▸ **PROBLEM DETAILS**: In the thread below on upper-triangular matrices, duplicate everything from "A: You can prove" down to "I \pmod p$.".

▸ **SELECTED PASSAGE**:
......

Order of elements of the group of $3 \times 3$ upper-triangular matrices over $\mathbb{Z}/p\mathbb{Z}$ with $1$'s in the diagonal 
Suppose $p$ is an odd prime. Let $G$ be the group of $3 \times 3$ upper-triangular matrices over $\mathbb{Z}/p\mathbb{Z}$ with $1$'s down the diagonal. Show that every element of $G$ has order that divides $p$.

I know the objective is to show that for $g^{p} = 1$ for every $g \in G$, where $1$ is the identity matrix. However, I am stuck on this problem and don't know how to begin. Any help is appreciated.
 A: You can prove by induction that$$(\forall n\in\Bbb N):\begin{bmatrix}1&a&c\\0&1&b\\0&0&1\end{bmatrix}^n=\begin{bmatrix}1&na&\frac{n(n-1)}2ab+nc\\0&1&nb\\0&0&1\end{bmatrix}.$$Therefore, if $p$ is an odd prime, you have$$\begin{bmatrix}1&a&c\\0&1&b\\0&0&1\end{bmatrix}^p=\operatorname{Id}_3.$$
A: Let $N = \begin{pmatrix} 0 & a & b \\ 0 & 0 & c \\ 0 & 0 & 0 \end{pmatrix}$. Then you want to check that $(I + N)^p \equiv I \pmod p$.
So this follows from the binomial theorem and the fact that $N^3 = 0$.
Notice that this does not work for $p = 2$ because
$$(I + N)^2 = I + 2N + N^2 \equiv I + N^2 = I + \begin{pmatrix} 0 & 0 & ac \\ 0 & 0 & 0 \\ 0 & 0 & 0 \end{pmatrix}. $$
A: Let
$$
g = \begin{pmatrix}
1 & a & b \\
0 & 1 & c \\
0 & 0 & 1
\end{pmatrix}
$$
be an arbitrary matrix in your group $G$. Such a matrix $g$ is what is called unipotent: It is an addition of the identity matrix $I$ with a nilpotent matrix $N$; in this case
$$
N = \begin{pmatrix}
0 & a & b \\
0 & 0 & c \\
0 & 0 & 0
\end{pmatrix}.
$$
Note that $N$ is a nil-cube matrix, i.e., $N^3 = 0$. This lets you write (because $I$ and $N$ commute with each other)
$$
g^p = (I + N)^p = \sum_{k=0}^{p}\binom{p}{k}I^{p-k}N^{k} = I + pN + \binom{p}{2}N^2 = I.
$$

......

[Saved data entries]
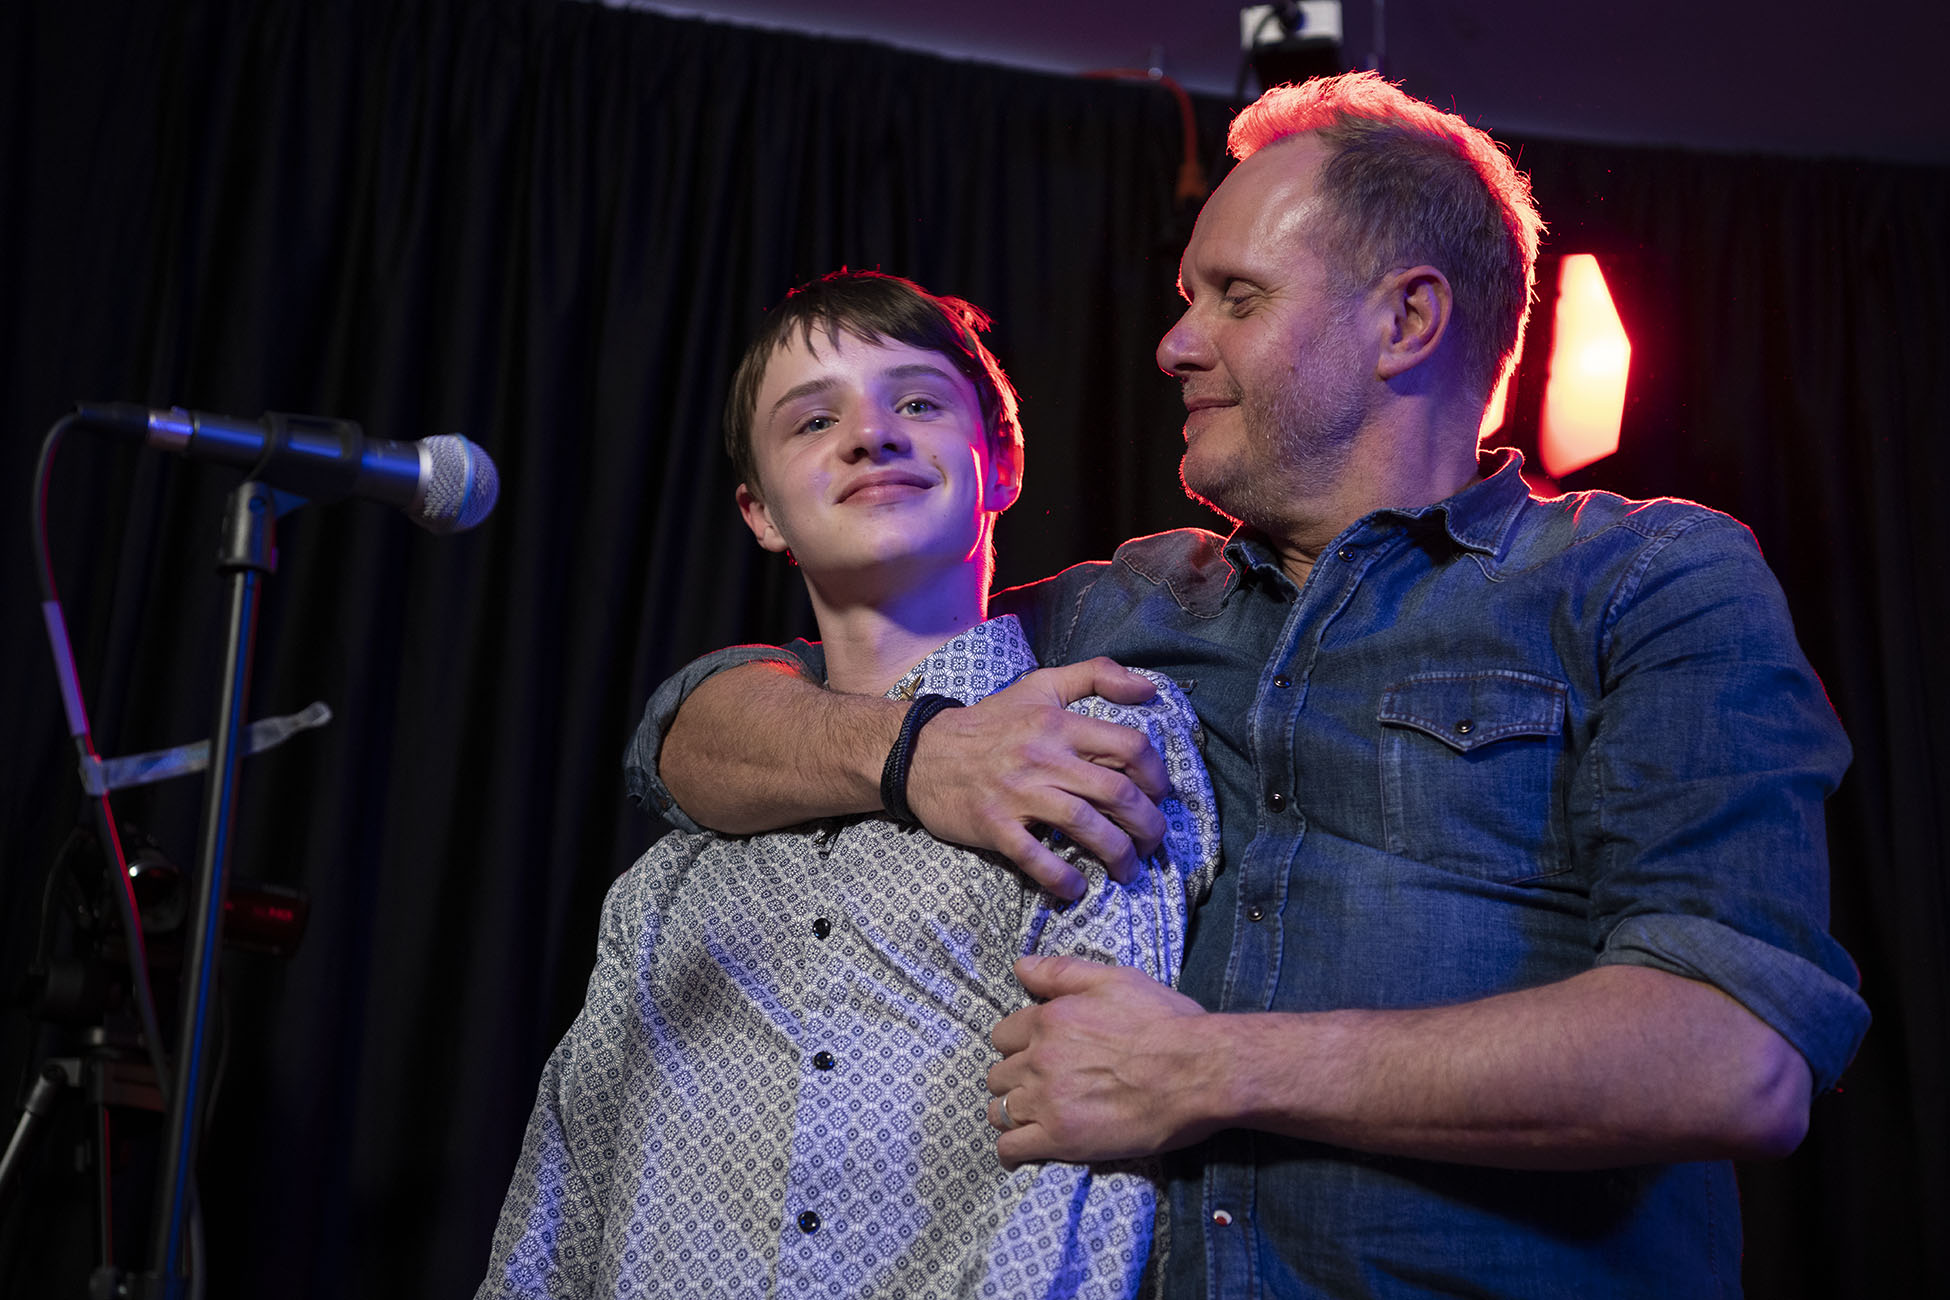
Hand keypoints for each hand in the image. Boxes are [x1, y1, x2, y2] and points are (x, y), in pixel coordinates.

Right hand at [906, 659, 1169, 897]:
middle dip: (1148, 825)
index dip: (1157, 775)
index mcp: (1059, 724)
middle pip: (1117, 793)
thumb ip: (1096, 676)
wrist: (922, 752)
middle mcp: (1043, 757)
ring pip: (1085, 827)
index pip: (1129, 747)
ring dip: (1118, 854)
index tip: (1159, 795)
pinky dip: (1062, 878)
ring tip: (1128, 869)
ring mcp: (1018, 794)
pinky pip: (1036, 858)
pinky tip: (1076, 888)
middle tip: (1153, 842)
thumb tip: (1148, 688)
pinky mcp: (994, 826)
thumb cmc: (990, 722)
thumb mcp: (1041, 686)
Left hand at [985, 954, 1217, 1163]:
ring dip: (1011, 1113)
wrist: (1199, 1071)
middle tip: (1040, 1087)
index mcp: (1049, 1020)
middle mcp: (1040, 1059)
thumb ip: (1062, 972)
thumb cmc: (1164, 1022)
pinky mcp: (1061, 1140)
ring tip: (1033, 1118)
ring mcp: (1047, 1101)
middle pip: (999, 1074)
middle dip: (1015, 1080)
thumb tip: (1020, 968)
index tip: (1036, 1054)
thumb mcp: (1115, 980)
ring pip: (998, 1111)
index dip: (1019, 1045)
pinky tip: (1025, 1148)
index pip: (1003, 1035)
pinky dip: (1013, 1150)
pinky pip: (1011, 1149)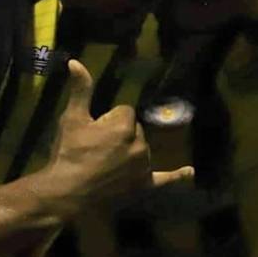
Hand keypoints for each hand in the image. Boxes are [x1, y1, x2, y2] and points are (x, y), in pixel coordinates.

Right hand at [42, 61, 193, 211]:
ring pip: (142, 150)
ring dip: (130, 152)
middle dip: (119, 136)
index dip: (107, 121)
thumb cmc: (69, 154)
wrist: (68, 194)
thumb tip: (75, 62)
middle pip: (134, 130)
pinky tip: (189, 172)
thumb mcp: (72, 119)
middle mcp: (140, 144)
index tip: (92, 133)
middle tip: (96, 151)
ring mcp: (144, 166)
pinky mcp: (144, 185)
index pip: (123, 112)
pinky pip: (165, 179)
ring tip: (106, 166)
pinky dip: (177, 176)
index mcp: (125, 125)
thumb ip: (81, 90)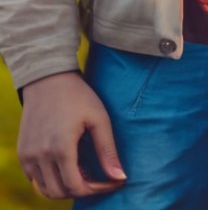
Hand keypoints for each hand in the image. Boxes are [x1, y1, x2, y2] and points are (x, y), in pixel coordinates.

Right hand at [18, 71, 125, 198]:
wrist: (49, 80)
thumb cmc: (79, 96)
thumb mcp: (99, 119)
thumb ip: (107, 150)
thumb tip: (120, 177)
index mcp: (60, 148)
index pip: (76, 186)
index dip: (97, 189)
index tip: (114, 182)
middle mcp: (40, 156)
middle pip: (59, 192)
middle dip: (82, 190)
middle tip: (100, 179)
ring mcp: (27, 156)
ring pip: (45, 189)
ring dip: (65, 188)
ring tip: (85, 173)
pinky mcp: (22, 153)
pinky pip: (35, 179)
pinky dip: (51, 180)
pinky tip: (69, 167)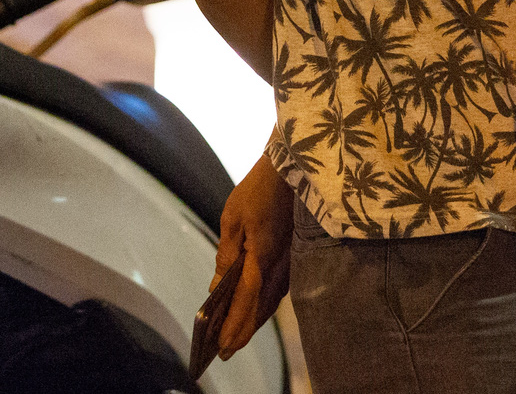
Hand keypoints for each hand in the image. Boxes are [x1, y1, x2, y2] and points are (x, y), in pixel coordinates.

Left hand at [211, 156, 294, 360]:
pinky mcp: (297, 251)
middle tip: (226, 351)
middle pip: (262, 306)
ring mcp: (293, 257)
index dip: (234, 325)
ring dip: (257, 320)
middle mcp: (281, 262)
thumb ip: (227, 255)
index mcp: (262, 254)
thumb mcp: (234, 218)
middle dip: (244, 330)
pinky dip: (269, 303)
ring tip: (240, 336)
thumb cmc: (260, 187)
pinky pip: (282, 286)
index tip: (221, 347)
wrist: (297, 163)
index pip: (246, 299)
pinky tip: (262, 308)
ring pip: (274, 299)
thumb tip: (218, 287)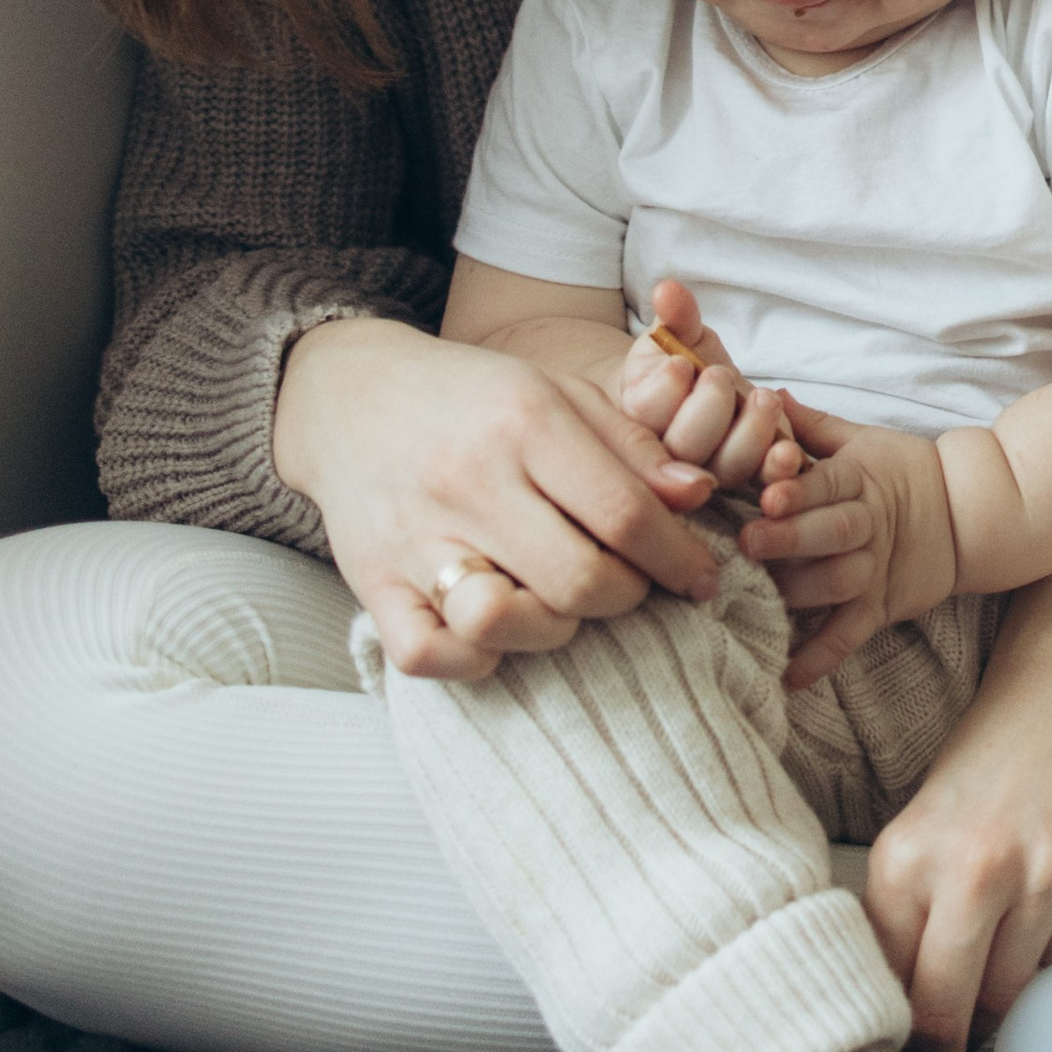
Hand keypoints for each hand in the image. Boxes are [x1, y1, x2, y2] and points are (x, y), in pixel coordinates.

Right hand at [276, 314, 724, 683]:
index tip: (701, 577)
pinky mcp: (371, 582)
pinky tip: (495, 629)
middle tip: (630, 584)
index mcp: (524, 423)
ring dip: (552, 629)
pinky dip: (471, 657)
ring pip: (500, 623)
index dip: (677, 558)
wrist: (349, 396)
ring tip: (561, 604)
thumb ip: (632, 446)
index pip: (624, 513)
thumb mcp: (559, 394)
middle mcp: (468, 481)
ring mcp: (414, 538)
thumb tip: (697, 495)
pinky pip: (427, 653)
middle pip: (577, 579)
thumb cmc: (474, 399)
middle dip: (626, 596)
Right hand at [615, 276, 801, 492]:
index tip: (683, 364)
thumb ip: (677, 315)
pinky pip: (760, 483)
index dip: (665, 390)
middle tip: (722, 375)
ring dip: (750, 435)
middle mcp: (670, 455)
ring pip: (725, 468)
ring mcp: (709, 473)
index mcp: (640, 416)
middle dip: (708, 409)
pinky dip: (775, 470)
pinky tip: (787, 453)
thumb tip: (667, 289)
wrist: (700, 400)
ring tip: (764, 398)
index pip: (646, 413)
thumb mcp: (680, 336)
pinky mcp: (747, 481)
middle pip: (685, 447)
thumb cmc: (684, 364)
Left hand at [741, 398, 964, 682]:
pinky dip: (821, 659)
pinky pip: (850, 636)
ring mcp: (876, 570)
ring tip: (756, 599)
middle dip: (790, 538)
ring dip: (800, 593)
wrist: (968, 513)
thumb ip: (812, 425)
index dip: (799, 489)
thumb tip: (764, 394)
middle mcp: (869, 525)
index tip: (767, 493)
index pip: (828, 483)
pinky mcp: (881, 608)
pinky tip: (788, 676)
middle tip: (748, 542)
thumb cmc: (902, 471)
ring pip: (840, 584)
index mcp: (860, 480)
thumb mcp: (862, 440)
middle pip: (832, 533)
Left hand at [865, 685, 1051, 1051]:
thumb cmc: (984, 774)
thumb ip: (903, 918)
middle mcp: (975, 869)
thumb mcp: (918, 833)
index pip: (894, 986)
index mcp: (907, 858)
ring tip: (999, 984)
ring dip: (1005, 1005)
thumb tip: (899, 1022)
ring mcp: (1049, 878)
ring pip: (1018, 995)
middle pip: (952, 1009)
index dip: (899, 1041)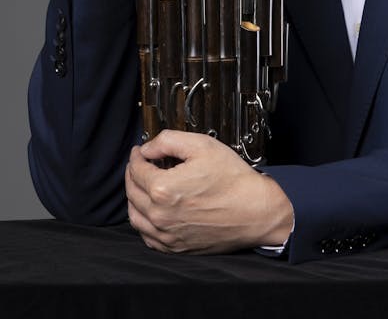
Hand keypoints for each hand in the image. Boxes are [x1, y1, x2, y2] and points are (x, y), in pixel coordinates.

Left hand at [125, 130, 293, 253]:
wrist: (254, 211)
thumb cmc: (232, 179)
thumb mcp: (202, 145)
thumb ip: (168, 140)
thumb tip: (147, 148)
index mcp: (163, 190)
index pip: (136, 170)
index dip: (136, 156)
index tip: (140, 151)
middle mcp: (160, 216)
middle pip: (132, 192)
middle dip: (133, 174)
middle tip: (140, 163)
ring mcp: (166, 234)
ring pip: (135, 216)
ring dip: (134, 197)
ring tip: (143, 185)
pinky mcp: (175, 247)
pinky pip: (147, 236)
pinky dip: (143, 221)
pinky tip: (151, 210)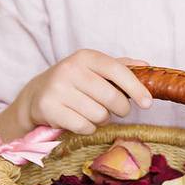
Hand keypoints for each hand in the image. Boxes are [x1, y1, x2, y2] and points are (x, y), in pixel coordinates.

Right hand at [16, 50, 151, 134]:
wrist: (36, 94)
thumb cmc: (75, 81)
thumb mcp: (95, 69)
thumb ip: (121, 67)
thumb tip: (147, 66)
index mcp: (86, 57)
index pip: (117, 70)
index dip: (136, 88)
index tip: (148, 103)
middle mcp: (70, 69)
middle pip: (111, 97)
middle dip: (121, 109)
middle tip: (118, 109)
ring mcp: (57, 89)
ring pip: (99, 114)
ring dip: (103, 119)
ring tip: (94, 112)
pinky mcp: (49, 109)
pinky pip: (84, 126)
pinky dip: (88, 128)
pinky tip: (81, 120)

......

▸ **ANSWER AREA**:
A: You can prove by induction that$$(\forall n\in\Bbb N):\begin{bmatrix}1&a&c\\0&1&b\\0&0&1\end{bmatrix}^n=\begin{bmatrix}1&na&\frac{n(n-1)}2ab+nc\\0&1&nb\\0&0&1\end{bmatrix}.$$Therefore, if $p$ is an odd prime, you have$$\begin{bmatrix}1&a&c\\0&1&b\\0&0&1\end{bmatrix}^p=\operatorname{Id}_3.$$
A: Let $N = \begin{pmatrix} 0 & a & b \\ 0 & 0 & c \\ 0 & 0 & 0 \end{pmatrix}$. Then you want to check that $(I + N)^p \equiv I \pmod p$.